Task objective: Looking at the material below, count the lines that contain "Enterprise" and answer with the count only.

^^^^^^^^^^^^^^^^

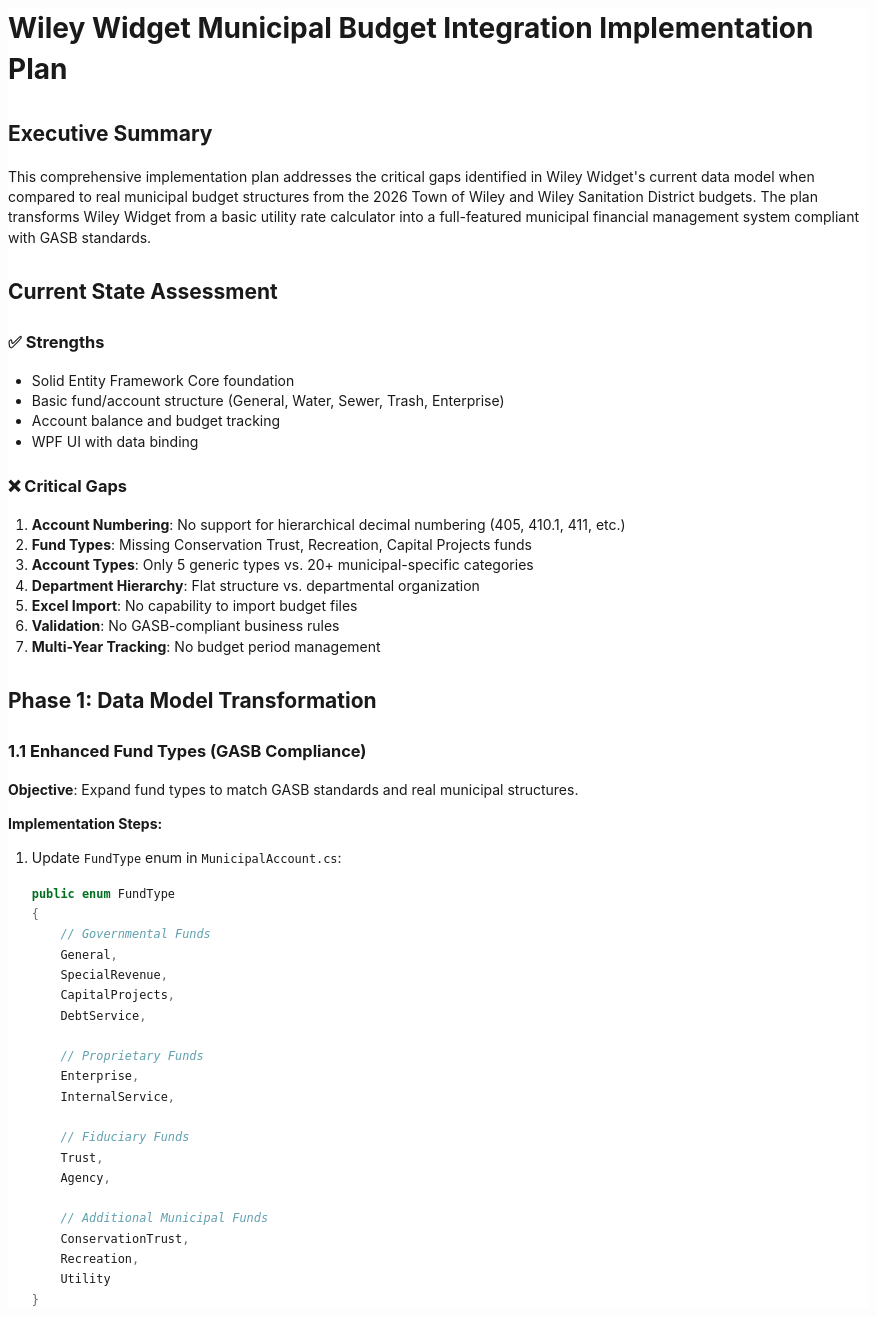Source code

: # Wiley Widget Municipal Budget Integration Implementation Plan

## Executive Summary

This comprehensive implementation plan addresses the critical gaps identified in Wiley Widget's current data model when compared to real municipal budget structures from the 2026 Town of Wiley and Wiley Sanitation District budgets. The plan transforms Wiley Widget from a basic utility rate calculator into a full-featured municipal financial management system compliant with GASB standards.

## Current State Assessment

### ✅ Strengths
- Solid Entity Framework Core foundation
- Basic fund/account structure (General, Water, Sewer, Trash, Enterprise)
- Account balance and budget tracking
- WPF UI with data binding

### ❌ Critical Gaps
1. **Account Numbering**: No support for hierarchical decimal numbering (405, 410.1, 411, etc.)
2. **Fund Types**: Missing Conservation Trust, Recreation, Capital Projects funds
3. **Account Types**: Only 5 generic types vs. 20+ municipal-specific categories
4. **Department Hierarchy**: Flat structure vs. departmental organization
5. **Excel Import**: No capability to import budget files
6. **Validation**: No GASB-compliant business rules
7. **Multi-Year Tracking**: No budget period management

## Phase 1: Data Model Transformation

### 1.1 Enhanced Fund Types (GASB Compliance)

**Objective**: Expand fund types to match GASB standards and real municipal structures.

**Implementation Steps:**
1. Update `FundType` enum in `MunicipalAccount.cs`:
   ```csharp
   public enum FundType
   {
       // Governmental Funds
       General,
       SpecialRevenue,
       CapitalProjects,
       DebtService,

       // Proprietary Funds
       Enterprise,
       InternalService,

       // Fiduciary Funds
       Trust,
       Agency,

       // Additional Municipal Funds
       ConservationTrust,
       Recreation,
       Utility
   }
   ```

^^^^^^^^^^^^^^^^

Reply to the task: 2